Bocian-Sobkowska J, Zabel M, Wozniak W, Surdyk-Zasada J
Department of Anatomy, University School of Medical Sciences, 6 'Swiecicki Str., PL-60781 Poznán, Poland.
Histochem Cell Biol. 1999 Aug;112(2):147-53. doi: 10.1007/s004180050401.
Histological studies were performed on 30 pancreases obtained from normal human fetuses aged between the 9th and 38th week. For immunocytochemistry, the avidin-biotin-peroxidase method was used to identify and colocalise insulin, glucagon, somatostatin, pancreatic polypeptide and proliferating cell nuclear antigen. In the 9th week, cells containing all investigated peptides were present. During the fetal period, two populations of endocrine cells have been distinguished, Langerhans islets and freely dispersed cells. The free cells were polyhormonal, containing insulin, glucagon, somatostatin and pancreatic polypeptide, and were localised in the walls of pancreatic ducts throughout the whole gland. During the development of the islets we have observed four stages: (1) the scattered polyhormonal cell stage (9th-10th week), (2) the immature polyhormonal islet stage (11th-15th week), (3) the insulin monohormonal core islet stage (16th-29th week), in which zonular and mantle islets are observed, and (4) the polymorphic islet stage (from the 30th week onwards), which is characterised by the presence of monohormonal cells expressing glucagon or somatostatin. Bigeminal and polar islets also appeared during this last stage. The islets consisted of an insulin core surrounded by a thick (in the part developing from the dorsal primordium) or thin rim (part of the pancreas concerned with the ventral primordium) of intermingled mono- or dihormonal glucagon-positive or somatostatin-positive cells. The most externally located polyhormonal cells exhibited a reaction for glucagon, somatostatin and pancreatic polypeptide. Apart from the above-mentioned types of islets, all arrangements observed in earlier stages were present. Proliferating cell nuclear antigen-positive cells (single in the large islets and more numerous in the smaller ones) were predominantly observed in the outermost layer. Taken together our data indicate that, during the human prenatal development of the islet, endocrine cells are able to synthesise several different hormones. Maturation of these cells involved or depended on a change from a polyhormonal to a monohormonal state and is concerned with decreasing proliferative capacity. This supports the concept of a common precursor stem cell for the hormone-producing cells of the fetal human pancreas.
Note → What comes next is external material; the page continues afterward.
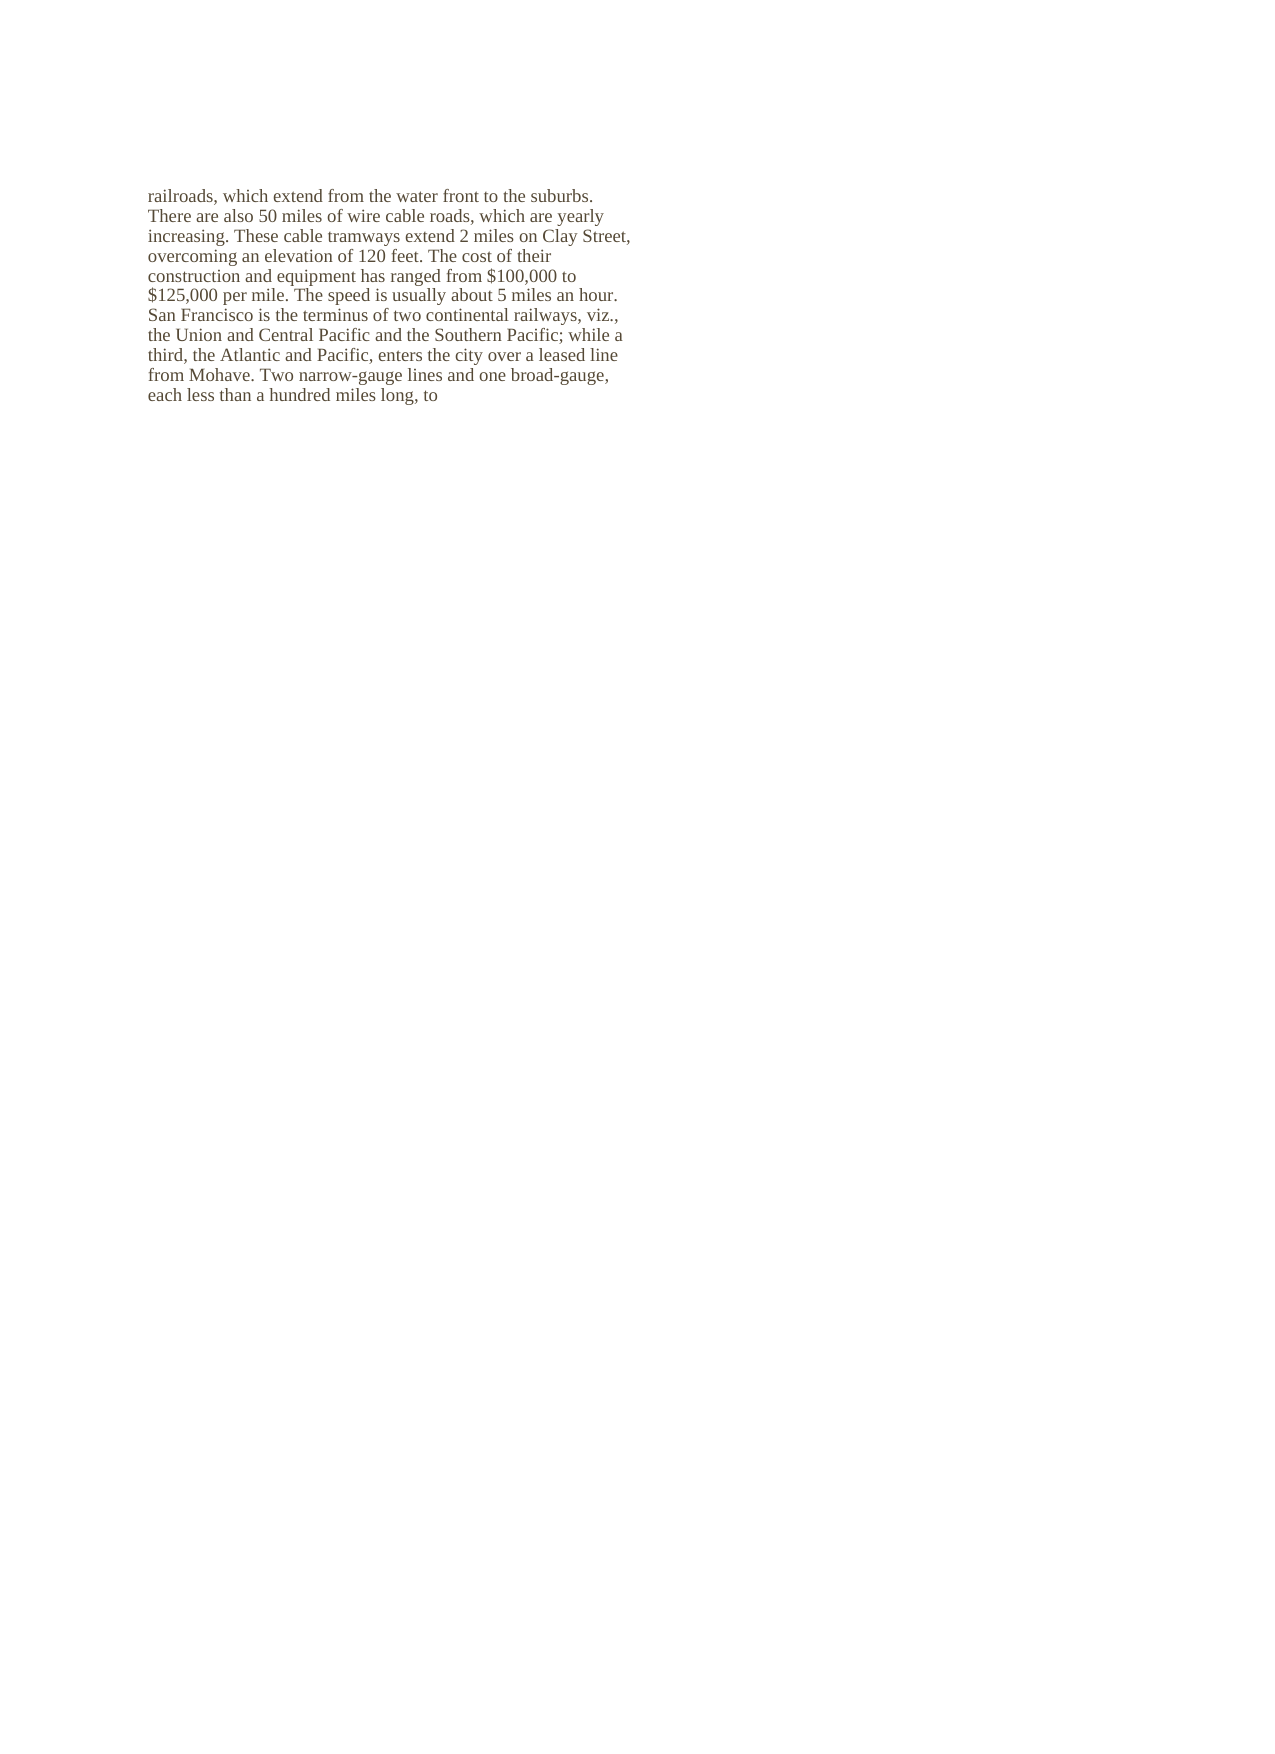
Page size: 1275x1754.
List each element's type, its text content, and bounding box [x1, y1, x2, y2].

text San Francisco is traversed in various directions by horse railroads, which extend from the water front to the suburbs. There are also 50 miles of wire cable roads, which are yearly increasing. These cable tramways extend 2 miles on Clay Street, overcoming an elevation of 120 feet. The cost of their construction and equipment has ranged from $100,000 to $125,000 per mile. The speed is usually about 5 miles an hour. San Francisco is the terminus of two continental railways, viz., the Union and Central Pacific and the Southern Pacific; while a third, the Atlantic and Pacific, enters the city over a leased line from Mohave. Two narrow-gauge lines and one broad-gauge, each less than a hundred miles long, to [148, 187, 638, 405]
对取自9至38周龄正常人类胎儿的30个胰腺进行了组织学研究。对于免疫细胞化学,采用抗生物素蛋白-生物素-过氧化物酶法来鉴定和共定位胰岛素、胰高血糖素、生长抑素、胰多肽和增殖细胞核抗原。在第9周时,含有所有研究肽类的细胞就已存在。在胎儿期,已区分出两种内分泌细胞群,即胰岛和自由分散的细胞。自由细胞是多激素的,含有胰岛素、胰高血糖素、生长抑素和胰多肽,且遍布整个腺体,定位于胰管壁。在胰岛发育过程中,我们观察到四个阶段:(1) 散在的多激素细胞阶段(第9至10周),(2) 不成熟的多激素胰岛阶段(第11至15周),(3) 胰岛素单激素核心胰岛阶段(第16至29周),在此阶段可观察到带状和被膜胰岛,以及(4) 多形性胰岛阶段(从第30周起),其特征是存在表达胰高血糖素或生长抑素的单激素细胞。在最后这个阶段也出现了双生胰岛和极性胰岛。胰岛由一个胰岛素核心组成,其周围是一层厚的(在由背侧原基发育而来的部分)或薄的边缘(与腹侧原基相关的胰腺部分),边缘由混合的单激素或双激素胰高血糖素阳性或生长抑素阳性细胞组成。最外层的多激素细胞对胰高血糖素、生长抑素和胰多肽呈阳性反应。除了上述类型的胰岛外,早期观察到的所有排列方式都存在。增殖细胞核抗原阳性细胞(在大胰岛中单个存在,在小胰岛中较多)主要见于最外层。综合我们的数据表明,在人类胰岛的产前发育过程中,内分泌细胞能够合成几种不同的激素。这些细胞的成熟涉及或依赖于从多激素状态向单激素状态的转变,并且与增殖能力的降低有关。这支持了人类胎儿胰腺激素产生细胞存在共同前体干细胞的概念。